Posted by: Loren Coleman on March 22nd, 2008
Images above are from Tin-Tin in Tibet, published in 1960.
Tintin publisher Leblanc dies at 92
22 Mar 2008
Economic Times/India Times
Brussels: Raymond Leblanc [above], the Belgian publisher behind the global rise of Tintin’s comic-book adventures, died on Friday [March 21, 2008] at the age of 92, the company he founded said.
Lombard editions paid tribute to “the qualities of the man and of the shrewd publisher who contributed to recognition of animated books as the ninth art.
“In launching the ‘Tintin journal’ and the innumerable paper heroes it gave rise to, he goes down as one of the essential figures behind the international boom in French-Belgian comic-books.”
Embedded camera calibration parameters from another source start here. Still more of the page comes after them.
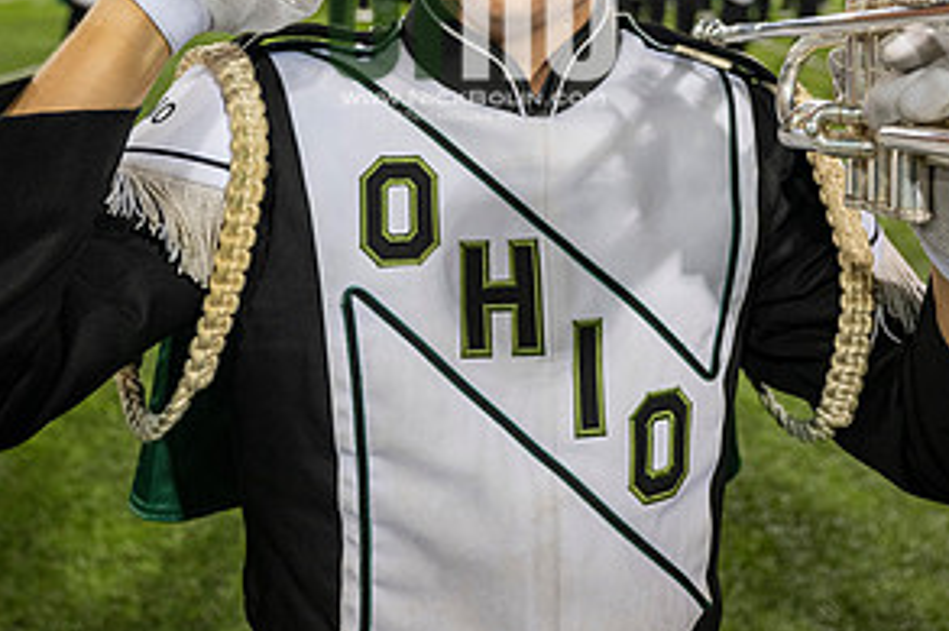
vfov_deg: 31.3
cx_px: 473
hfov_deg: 48.5
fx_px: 1054
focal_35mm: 40
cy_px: 29
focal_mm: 26
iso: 1250
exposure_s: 1/500
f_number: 3.2
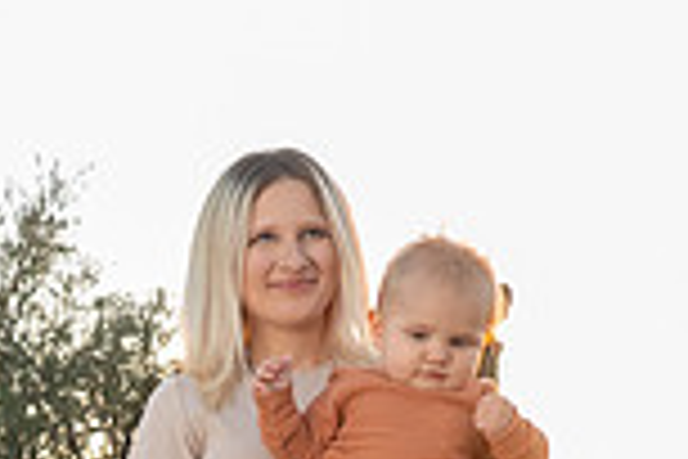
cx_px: -54
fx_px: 1739
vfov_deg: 14.3
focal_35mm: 91
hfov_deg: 21.3
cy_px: 614
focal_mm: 24
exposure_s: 1/160
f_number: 5
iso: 640
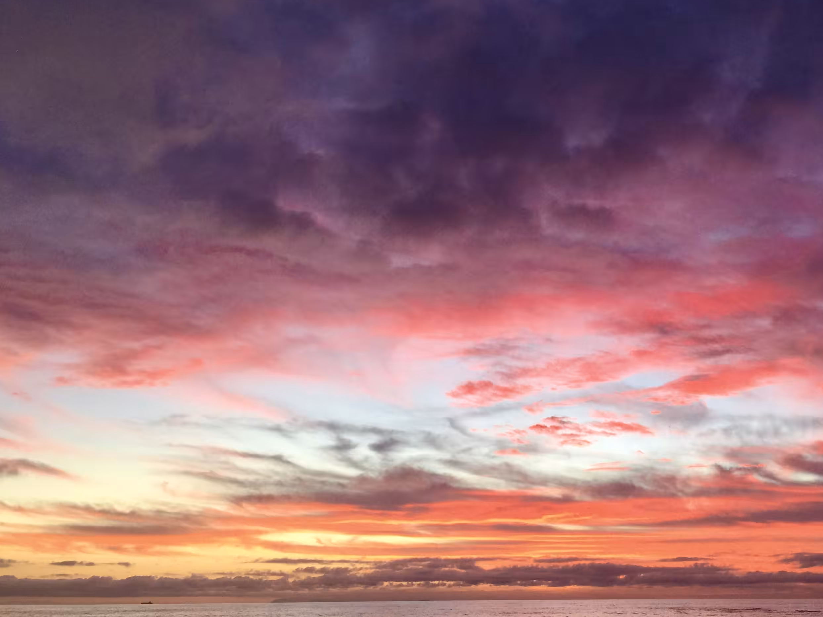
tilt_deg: +21.5
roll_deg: -1.2
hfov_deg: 48.4
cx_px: 529
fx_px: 903
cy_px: 229
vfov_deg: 37.5
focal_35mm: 38
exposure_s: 1/40
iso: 32
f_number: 2.2
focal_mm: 4.15
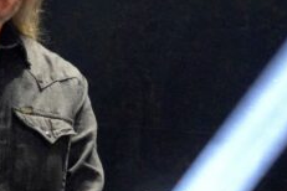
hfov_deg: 3.7
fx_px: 4448
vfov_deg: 2.5
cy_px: -1
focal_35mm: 558
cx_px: 12
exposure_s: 1/25
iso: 6400
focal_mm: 112
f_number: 5.6
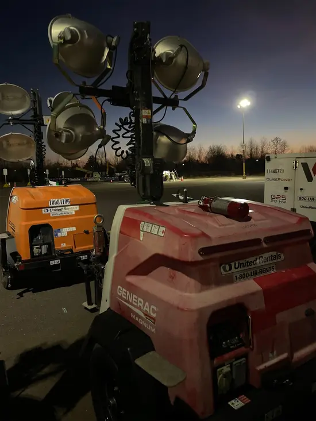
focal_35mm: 26
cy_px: 210
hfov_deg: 53.1
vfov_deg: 67.3
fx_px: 316
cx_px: 158
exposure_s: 1/15
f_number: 1.6
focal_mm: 4.2
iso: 1000
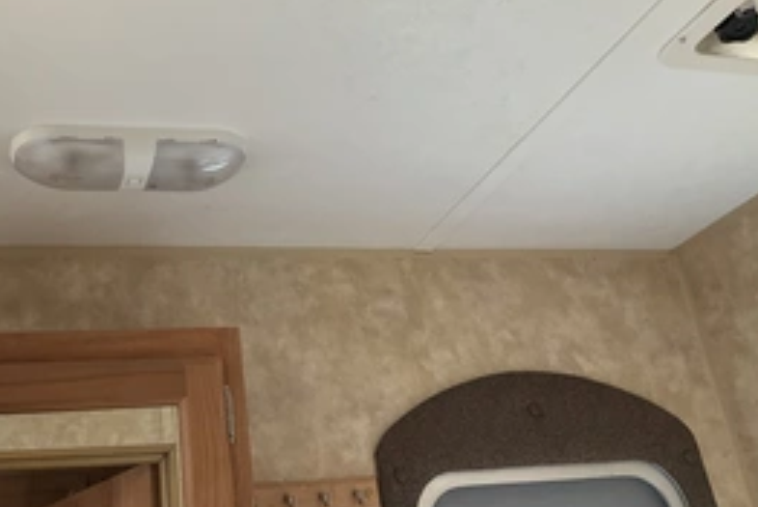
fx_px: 969
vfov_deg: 28.8
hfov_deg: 42.4
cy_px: 127
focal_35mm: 46
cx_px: 286
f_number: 1.8
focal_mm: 3
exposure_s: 1/80
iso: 64
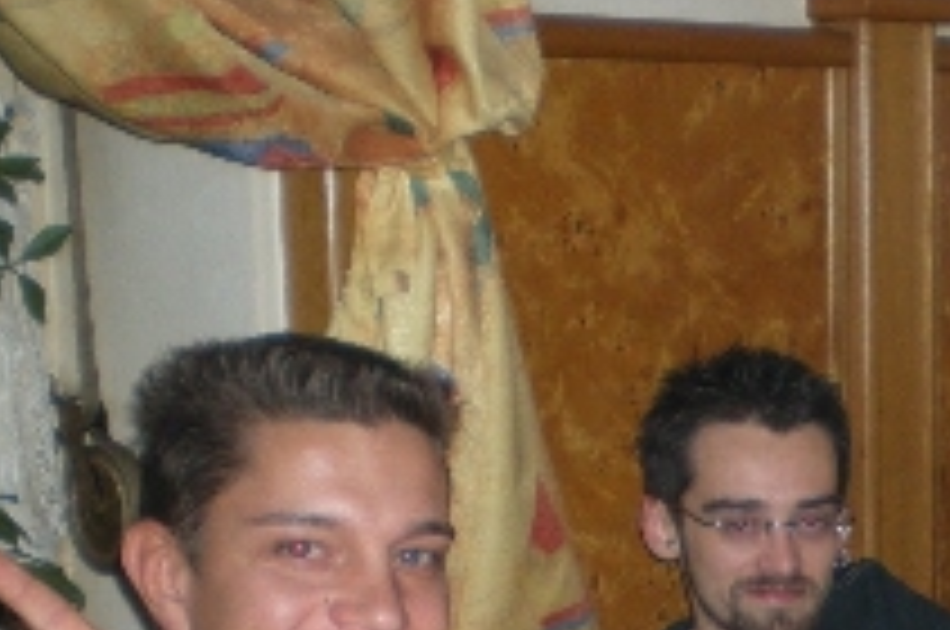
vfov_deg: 13.1
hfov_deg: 19.6
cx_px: 1033
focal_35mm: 100
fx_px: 2635
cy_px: 846
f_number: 3.1
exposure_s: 1/60
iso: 159
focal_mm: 6.3
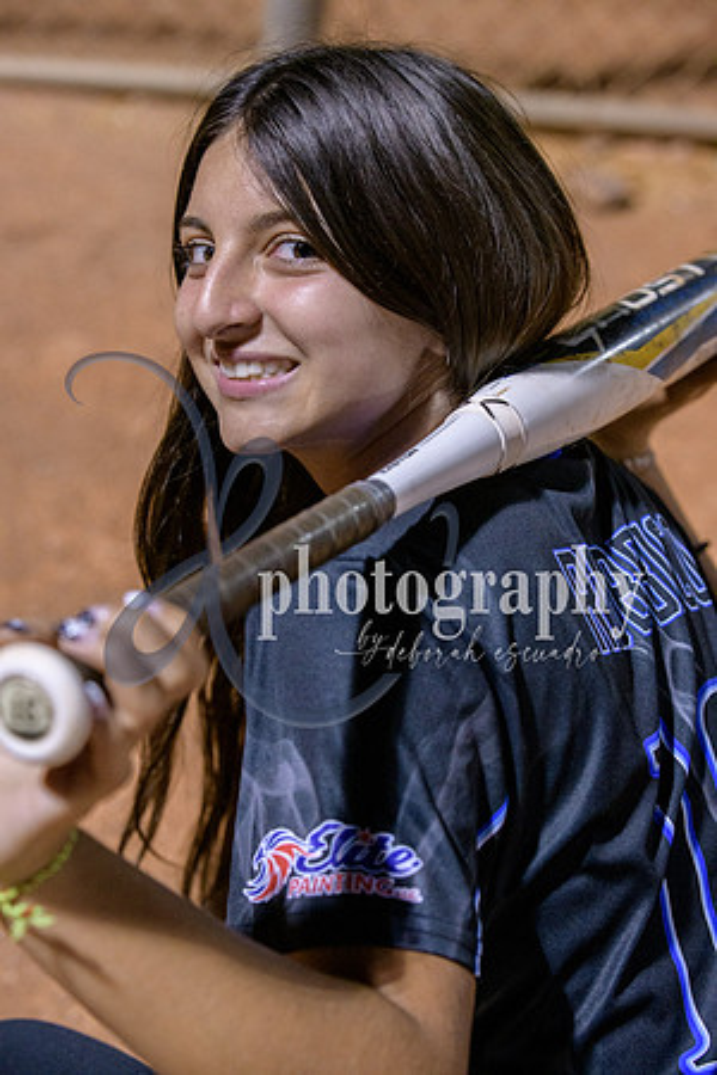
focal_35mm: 70
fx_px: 2091
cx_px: 358
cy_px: 538
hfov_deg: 19.5
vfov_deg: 28.8
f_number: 5
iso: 4000
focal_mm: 70
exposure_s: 1/250
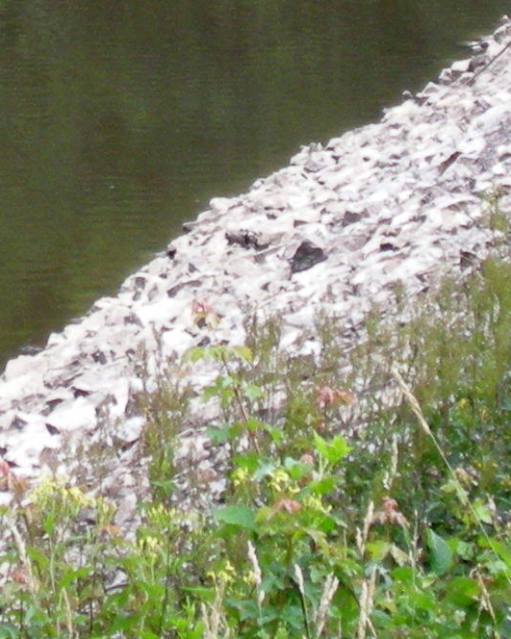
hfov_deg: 6.1
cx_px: -133
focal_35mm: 253
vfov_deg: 7.5
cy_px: -363
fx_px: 4784
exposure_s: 1/59
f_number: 3.9
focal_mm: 9.3
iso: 131
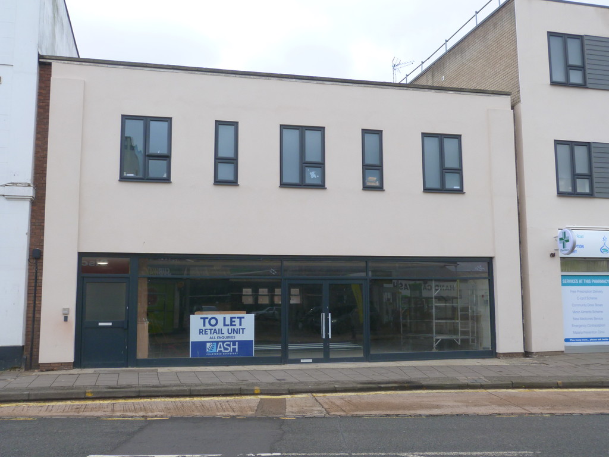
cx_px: 304
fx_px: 651
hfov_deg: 50.1
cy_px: 228
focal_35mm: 37
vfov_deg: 38.7
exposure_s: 1/100
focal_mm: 6.5
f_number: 3.6
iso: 100
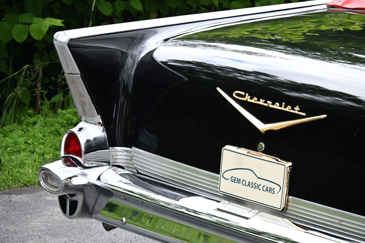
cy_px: 122
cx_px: 182
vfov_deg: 7.6
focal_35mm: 182
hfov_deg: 11.3
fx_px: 1840
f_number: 5.6
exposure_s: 1/125
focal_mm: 121
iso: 1000
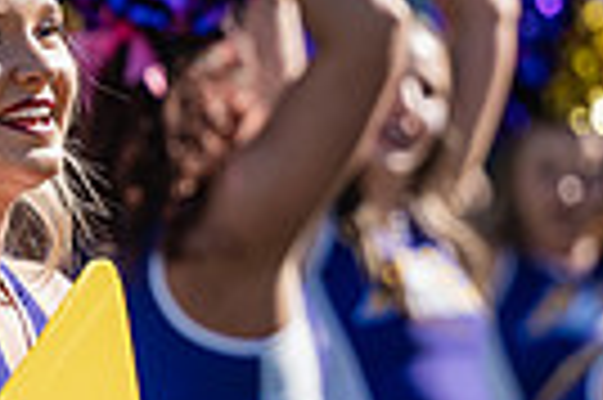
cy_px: 326
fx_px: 10506
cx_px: -288
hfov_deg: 3.3
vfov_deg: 2.2
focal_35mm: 628
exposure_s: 1/640
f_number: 3.2
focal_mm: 145
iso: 80
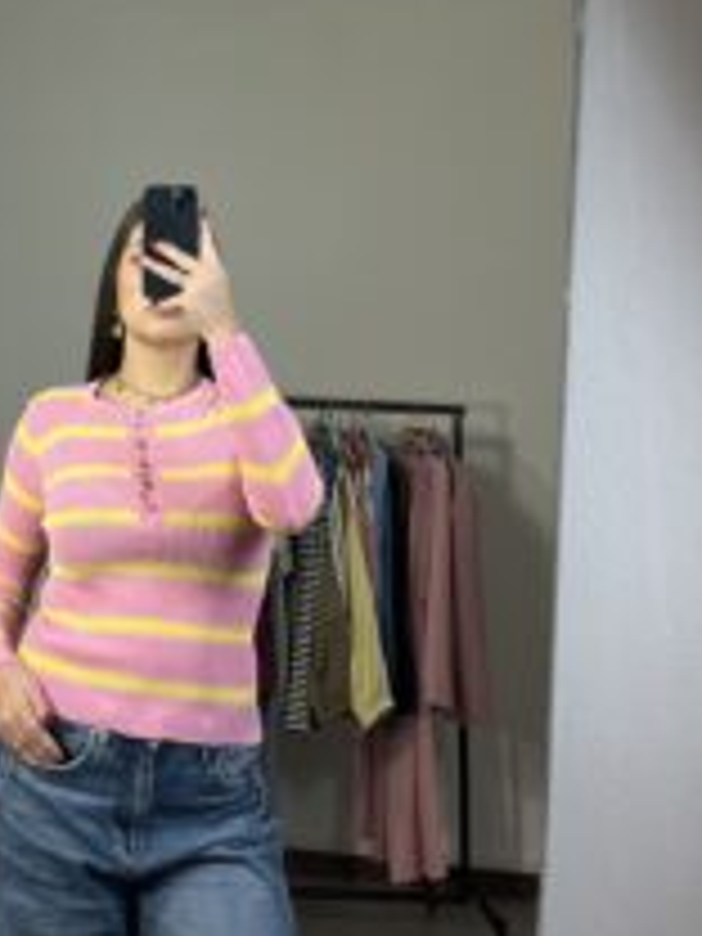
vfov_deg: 36.3
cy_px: 130
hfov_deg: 28.3
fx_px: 1352
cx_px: 117
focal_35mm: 50
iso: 64
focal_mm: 5.1
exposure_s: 1/100
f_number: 1.6
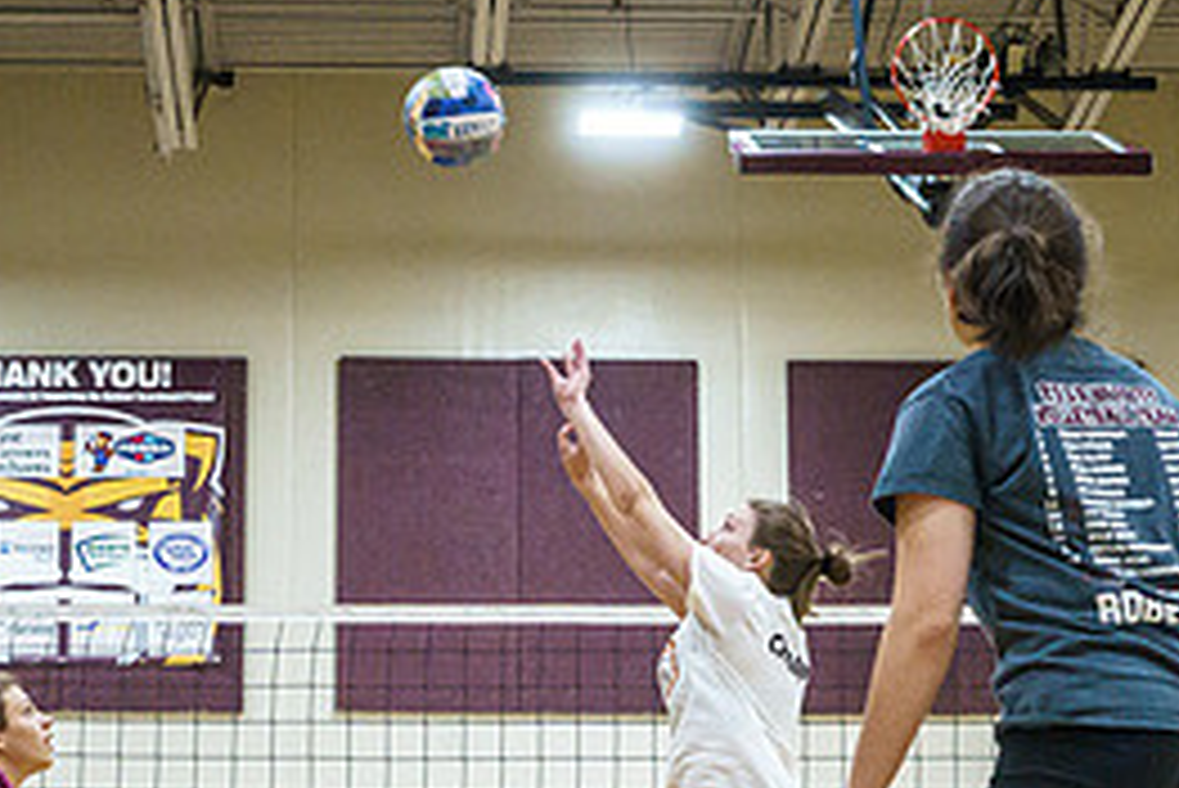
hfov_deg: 17.5
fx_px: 3834
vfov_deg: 11.7
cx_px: 458
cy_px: 672
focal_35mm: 117
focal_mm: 50
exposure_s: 1/640
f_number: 5.6
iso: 12800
A resistance fighter during the Second World War, Leblanc convinced Tintin’s artistic creator Georges Remi to launch a periodical for the young. Herge had encountered difficulty publishing his work during the war.
The iconic boy reporter character had first appeared in 1929, with 12 books already under Herge’s name, but the association with Leblanc saw Tintin become the hero of a fortnightly magazine born in 1946 to immediate success.
Leblanc’s simultaneous creation of the Lombard publishing house, aimed at readers “from seven to 77,” met rapid growth as Tintin’s success expanded.
Today, a giant statue of the character at their Brussels base is classed as a national monument.
In 1986, Leblanc sold Lombard to French publishers Media-Participations.
He was named the comic-book industry’s first recipient of the “Alph-Art d’Honneur” prize in 2003, at the 30th annual comic book festival in Angouleme, France, the industry’s main awards ceremony and show.
Lombard told London’s Times newspaper in May 2007 that worldwide sales of Tintin’s adventures had reached 200 million.